Richter-Levin G, Müller I, Tripathi K, Stork O. Active resilience in response to traumatic stress. In: Chen A, (ed). Stress Resilience: Molecular and Behavioral Aspects. San Diego: Elsevier Inc./Academic Press, 2020: 95-106. Link
The mechanisms behind individual variability which leads only some individuals to develop stress-related psychopathologies is one of the key questions in stress research today. Here we explore the contribution of one target molecule, the GABA synthetic enzyme glutamic acid decarboxylase (GAD)65, to mechanisms of vulnerability and resilience. GAD65 is critically involved in the activity-dependent regulation of GABAergic inhibition in the central nervous system. It is also required for the maturation of the GABAergic system during adolescence, a phase that is critical for the development of several neuropsychiatric diseases. Mice bearing null mutation of the GAD65 gene develop hyperexcitability of the amygdala and hippocampus, and a phenotype of increased anxiety and pathological fear memory reminiscent of post-traumatic stress disorder. However, GAD65 haplodeficiency, which results in delayed postnatal increase of GABA levels, provides resilience to juvenile-stress induced anxiety to GAD65(+/-) mice.

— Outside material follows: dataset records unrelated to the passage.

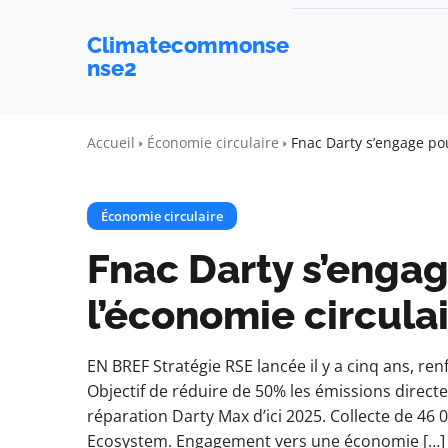
Climatecommonse
nse2
Accueil
Économie circulaire
Fnac Darty s’engage po
Économie circulaire
Fnac Darty s’enga
l’économie circula
EN BREF Stratégie RSE lancée il y a cinq ans, re
Objectif de réduire de 50% les émissions directes
réparation Darty Max d’ici 2025. Collecte de 46
Ecosystem. Engagement vers une économie […]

Results obtained so far clearly indicate that GAD65 functioning is relevant to both stress vulnerability and stress resilience. The variable results regarding stress-related alterations in the expression of GAD65, together with the differences between effects of homozygous GAD65(-/-) knockout and GAD65 haplodeficiency, suggest that the role of GAD65 in stress vulnerability and resilience may differ in different brain regions and between different developmental stages. More temporal- and spatial- specific manipulations of expression are required in order to more accurately describe the role played by this enzyme in coping with stress.
Gad65 is brought here only as an example. Similar caution is required when examining the role of other target molecules in individual difference related to stress vulnerability and stress resilience.